Assassin’s Creed Shadows está disponível para PC, PlayStation 5 e Xbox Series. Esta análise foi feita com base na versão de Xbox Series X com uma cópia fornecida pela Ubisoft.

Considerações finais
Tendo se consolidado como uma empresa especializada em produzir jogos de mundo aberto, a Ubisoft atingiu seu ápice com Assassin’s Creed Shadows. Além da beleza dos ambientes, a forma com que eles se transformam com o passar das estações realmente impressiona, interferindo inclusive na jogabilidade. Ainda há uma certa repetição de alguns objetivos secundários, mas houve um melhor aproveitamento das atividades espalhadas pelo mapa.
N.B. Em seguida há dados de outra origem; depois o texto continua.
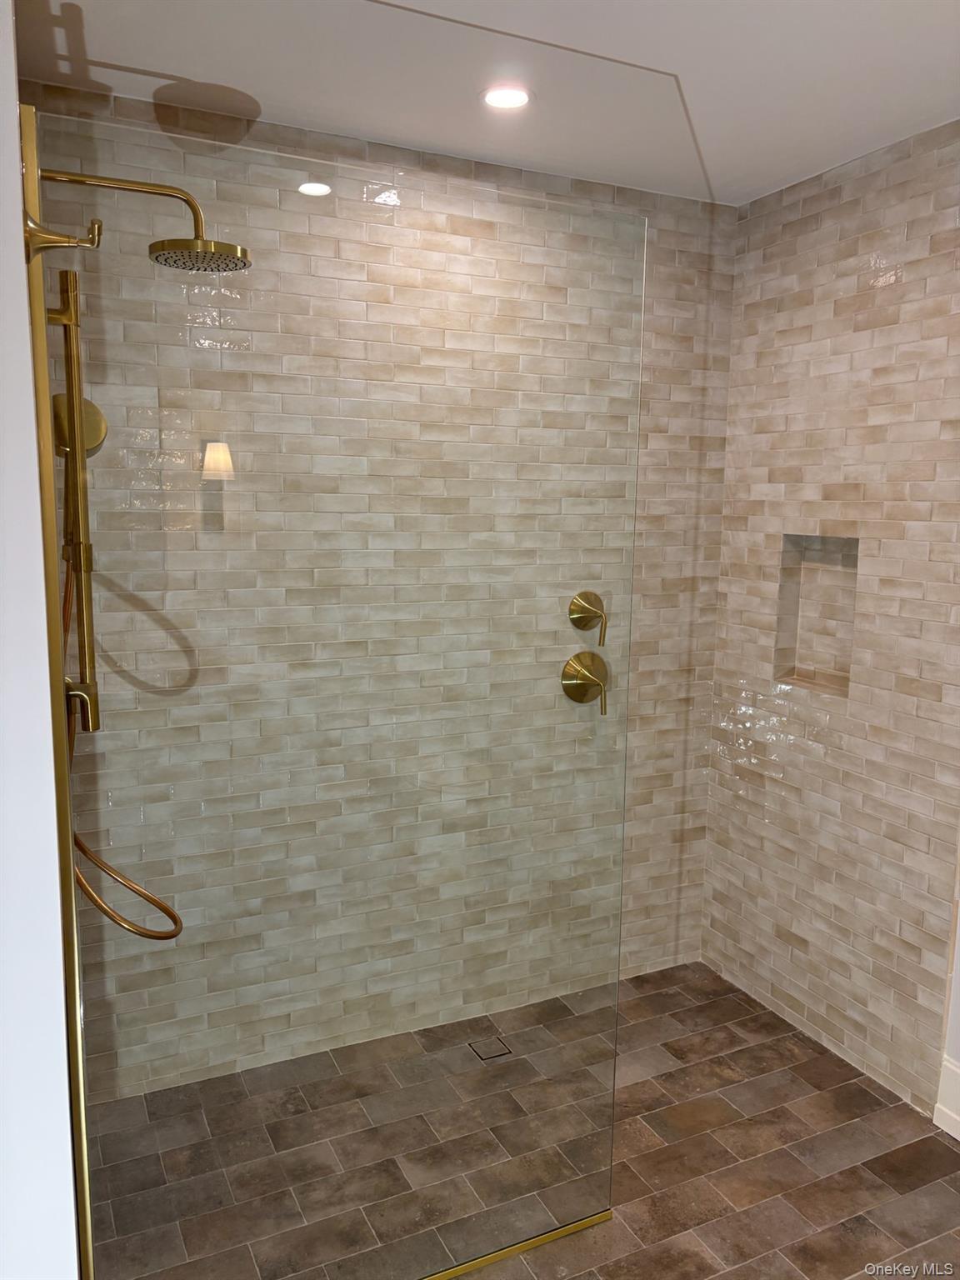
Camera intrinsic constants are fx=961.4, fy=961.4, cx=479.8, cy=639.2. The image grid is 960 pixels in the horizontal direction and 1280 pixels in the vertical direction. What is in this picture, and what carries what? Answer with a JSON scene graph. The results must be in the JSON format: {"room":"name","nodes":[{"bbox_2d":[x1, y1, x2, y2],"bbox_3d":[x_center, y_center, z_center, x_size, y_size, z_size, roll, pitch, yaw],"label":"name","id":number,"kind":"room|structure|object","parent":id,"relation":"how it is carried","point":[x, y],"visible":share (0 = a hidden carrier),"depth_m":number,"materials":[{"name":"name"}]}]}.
{"room":"bathroom","nodes":[
{"label":"bathroom","id":0,"kind":"room"},
{"bbox_2d":[0,1,80,1276],"bbox_3d":[-0.798,0.115,1.558,0.168,2.505,1.350,-3,9,-25],"label":"left wall","id":1,"kind":"structure","parent":0,"point":[14,103],"depth_m":1.11,"materials":[{"name":"white paint"}]},
{"bbox_2d":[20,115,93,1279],"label":"shower door frame","id":2,"kind":"object","parent":1,"relation":"attached to","point":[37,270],"visible":0.75,"depth_m":1.29,"materials":[{"name":"gold metal"}]},
{"bbox_2d":[24,212,104,257],"bbox_3d":[-0.497,-0.479,1.146,0.086,0.062,0.055,-3,9,-25],"label":"robe hook","id":3,"kind":"object","parent":1,"relation":"attached to","point":[69,240],"visible":0.93,"depth_m":1.13,"materials":[{"name":"gold metal"}]},
{"bbox_2d":[50,257,100,737],"bbox_3d":[-0.726,-0.232,1.690,0.120,0.835,0.093,-3,9,-25],"label":"shower slide bar","id":4,"kind":"object","parent":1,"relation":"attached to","point":[75,469],"visible":0.88,"depth_m":1.69,"materials":[{"name":"gold metal"}]},
{"bbox_2d":[52,391,107,458],"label":"hand shower","id":5,"kind":"object","parent":4,"relation":"attached to","point":[101,421],"visible":0.49,"depth_m":2.12,"materials":[{"name":"gold metal"}]},
{"bbox_2d":[60,449,184,939],"bbox_3d":[-0.715,0.120,1.898,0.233,1.050,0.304,-3,9,-25],"label":"shower hose","id":6,"kind":"object","parent":4,"relation":"hanging from","point":[101,907],"visible":0.51,"depth_m":1.87,"materials":[{"name":"metal"}]},
{"bbox_2d":[38,166,252,274],"bbox_3d":[-0.603,-0.760,1.729,0.376,0.157,0.196,-3,9,-25],"label":"rain shower head","id":7,"kind":"object","parent":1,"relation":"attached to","point":[230,248],"visible":0.96,"depth_m":1.72},
{"bbox_2d":[21,81,729,1099],"bbox_3d":[-0.160,-0.065,2.799,2.242,2.549,0.156,-3,9,-25],"label":"back wall","id":8,"kind":"structure","parent":0,"point":[668,601],"depth_m":2.88,"materials":[{"name":"beige tile"}]},
{"bbox_2d":[561,650,608,716],"bbox_3d":[0.339,0.132,2.920,0.168,0.184,0.076,-3,9,-25],"label":"shower valve","id":9,"kind":"object","parent":8,"relation":"attached to","point":[592,657],"visible":0.98,"depth_m":2.92,"materials":[{"name":"gold metal"}]},
{"bbox_2d":[568,590,607,647],"bbox_3d":[0.346,-0.061,2.917,0.140,0.170,0.071,-3,9,-25],"label":"shower valve","id":10,"kind":"object","parent":8,"relation":"attached to","point":[571,612],"visible":0.99,"depth_m":2.92,"materials":[{"name":"gold metal"}]},
{"bbox_2d":[8,0,959,204],"bbox_3d":[0.496,-1.109,0.904,2.926,0.108,3.844,-3,9,-25],"label":"ceiling","id":11,"kind":"structure","parent":0,"point":[797,170],"depth_m":2.10,"materials":[{"name":"white paint"}]},
{"bbox_2d":[482,85,531,109],"bbox_3d":[0.061,-1.265,2.247,0.130,0.007,0.130,-3,9,-25],"label":"recessed light","id":12,"kind":"object","parent":11,"relation":"in","point":[517,97],"visible":0.99,"depth_m":2.24,"materials":[{"name":"white"}]},
{"bbox_2d":[87,960,959,1279],"bbox_3d":[0.518,1.478,1.435,2.613,0.101,3.490,-3,9,-25],"label":"floor","id":13,"kind":"structure","parent":0,"point":[942,1147],"depth_m":2.35,"materials":[{"name":"tile"}]},
{"bbox_2d":[25,122,647,1279],"bbox_3d":[-0.165,0.255,1.772,1.113,2.105,0.020,-3,9,-25],"label":"glass panel","id":14,"kind":"object","parent":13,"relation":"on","point":[85,1232],"visible":0.96,"depth_m":1.70,"materials":[{"name":"clear glass"}]},
{"bbox_2d":[467,1035,511,1060],"bbox_3d":[0.026,1.207,2.839,0.101,0.004,0.104,-3,9,-25],"label":"floor drain","id":15,"kind":"object","parent":13,"relation":"in","point":[499,1050],"visible":0.94,"depth_m":2.83,"materials":[{"name":"brown tile"}]},
{"bbox_2d":[420,1208,613,1279],"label":"metal channel","id":16,"kind":"object","parent":13,"relation":"on","point":[526,1246],"visible":0.69,"depth_m":2.07,"materials":[{"name":"gold metal"}]},
{"bbox_2d":[700,118,959,1123],"bbox_3d":[1.213,-0.002,2.522,0.137,2.537,1.759,-3,9,-25],"label":"right wall","id":17,"kind":"structure","parent":0,"point":[771,216],"depth_m":2.72,"materials":[{"name":"beige tile"}]},
{"bbox_2d":[774,533,858,695],"bbox_3d":[1.039,-0.061,2.855,0.102,0.458,0.319,-3,9,-25],"label":"wall niche","id":18,"kind":"object","parent":17,"relation":"in","point":[845,544],"visible":0.65,"depth_m":2.93,"materials":[{"name":"beige tile"}]},
{"bbox_2d":[933,1055,959,1138],"bbox_3d":[1.626,1.317,1.643,0.021,0.187,1.983,-3,9,-25],"label":"baseboard","id":19,"kind":"structure","parent":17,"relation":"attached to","point":[940,1106],"depth_m":2.49,"materials":[{"name":"white paint"}]},
{"bbox_2d":[934,849,959,1136],"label":"wall","id":20,"kind":"structure","parent":0,"point":[958,1012],"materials":[{"name":"white paint"}]}
]}

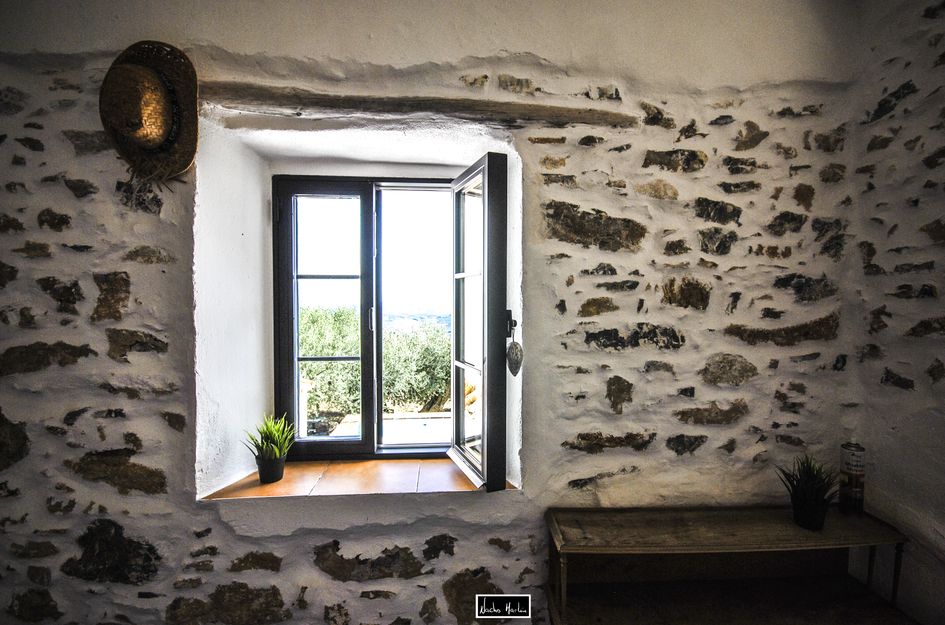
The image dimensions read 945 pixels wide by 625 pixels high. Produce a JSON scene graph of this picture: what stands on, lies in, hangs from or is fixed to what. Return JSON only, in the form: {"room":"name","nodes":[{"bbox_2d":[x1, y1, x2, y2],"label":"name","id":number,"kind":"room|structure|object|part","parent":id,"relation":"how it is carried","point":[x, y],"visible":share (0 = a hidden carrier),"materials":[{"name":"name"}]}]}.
{"room":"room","nodes":[
{"label":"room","id":0,"kind":"room"},
{"bbox_2d":[1,0,866,624],"label":"stone wall","id":1,"kind":"structure","parent":0,"point":[184,507],"materials":[{"name":"stone"}]},
{"bbox_2d":[99,40,197,184],"label":"straw hat","id":2,"kind":"object","parent":1,"relation":"attached to","point":[156,88],"visible":0.97,"materials":[{"name":"brown wicker"}]},
{"bbox_2d":[200,457,513,500],"label":"window sill","id":3,"kind":"structure","parent":1,"relation":"attached to","point":[294,481],"materials":[{"name":"brown tile"}]},
{"bbox_2d":[256,453,285,483],"label":"plant pot","id":4,"kind":"object","parent":3,"relation":"on","point":[270,478],"visible":0.85,"materials":[{"name":"black plastic"}]},
{"bbox_2d":[243,412,297,463],"label":"potted plant","id":5,"kind":"object","parent":4,"relation":"in","point":[276,436],"visible":0.87,"materials":[{"name":"green plant"}]},
{"bbox_2d":[272,163,502,478],"label":"window","id":6,"kind":"structure","parent":1,"relation":"in","point":[361,441],"materials":[{"name":"clear glass"}]},
{"label":"sash","id":7,"kind":"part","parent":6,"relation":"part of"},
{"label":"window handle","id":8,"kind":"part","parent":6,"relation":"part of","materials":[{"name":"silver metal"}]},
{"label":"pane","id":9,"kind":"part","parent":6,"relation":"part of","materials":[{"name":"glass"}]},
{"label":"glass pane","id":10,"kind":"part","parent":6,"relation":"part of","materials":[{"name":"glass"}]},
{"bbox_2d":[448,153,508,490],"label":"window sash","id":11,"kind":"object","parent":6,"relation":"attached to","point":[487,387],"visible":0.96,"materials":[{"name":"wood"}]},
{"bbox_2d":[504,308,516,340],"label":"window handle","id":12,"kind":"object","parent":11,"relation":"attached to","point":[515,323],"visible":0.64,"materials":[{"name":"black metal"}]},
{"bbox_2d":[505,309,523,375],"label":"hanging ornament","id":13,"kind":"object","parent":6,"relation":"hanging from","point":[513,356],"visible":0.98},
{"bbox_2d":[220,82,630,128],"label":"wooden lintel","id":14,"kind":"structure","parent":1,"relation":"in","point":[359,101],"materials":[{"name":"brown wood"}]},
{"bbox_2d":[542,506,909,624],"label":"wooden bench","id":15,"kind":"object","parent":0,"point":[779,520],"visible":0.99,"materials":[{"name":"brown wood"}]},
{"bbox_2d":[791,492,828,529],"label":"plant pot","id":16,"kind":"object","parent":15,"relation":"on","point":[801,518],"visible":0.83,"materials":[{"name":"black plastic"}]},
{"bbox_2d":[775,453,838,526],"label":"potted plant","id":17,"kind":"object","parent":16,"relation":"in","point":[818,492],"visible":0.95,"materials":[{"name":"green plant"}]},
{"bbox_2d":[839,441,865,514],"label":"can","id":18,"kind":"object","parent":15,"relation":"on","point":[849,480],"visible":0.99,"materials":[{"name":"metal"}]},
{"label":"leg","id":19,"kind":"part","parent":15,"relation":"part of","materials":[{"name":"wood"}]},
{"bbox_2d":[848,0,944,624],"label":"right wall","id":20,"kind":"structure","parent":0,"point":[942,199],"materials":[{"name":"grey stone"}]},
{"label":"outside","id":21,"kind":"structure","parent":0,"visible":0},
{"label":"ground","id":22,"kind":"structure","parent":21,"visible":0},
{"bbox_2d":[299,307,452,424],"label":"olive tree","id":23,"kind":"object","parent":22,"relation":"on","point":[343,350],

Com uma dupla de protagonistas extremamente carismática, a história poderia ter um desenvolvimento mais envolvente na parte intermediária. A temática da Irmandade dos Assassinos e a Ordem dos Templários é introduzida em um ponto avançado da história e acaba ganhando pouco destaque, o que pode ser uma decepção para os fãs veteranos da franquia. Por outro lado, temos algumas tramas interessantes envolvendo os conflitos regionais japoneses, o que acaba compensando. Seja agindo furtivamente ou de forma agressiva, Assassin’s Creed Shadows oferece uma experiência equilibrada e divertida.